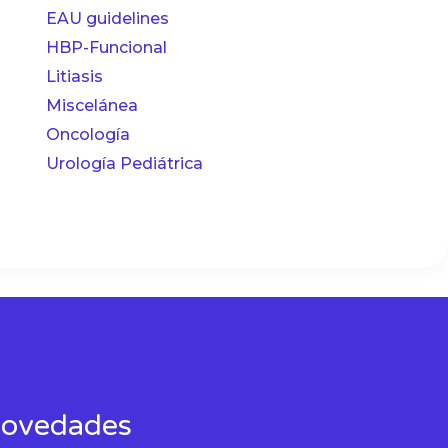
EAU guidelines
HBP-Funcional
Litiasis
Miscelánea
Oncología
Urología Pediátrica
 novedades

*Task details:*
What you return must be the entries above, exactly as they appear, without any pictures.

*Solution below:*
EAU guidelines
HBP-Funcional
Litiasis
Miscelánea
Oncología
Urología Pediátrica
 novedades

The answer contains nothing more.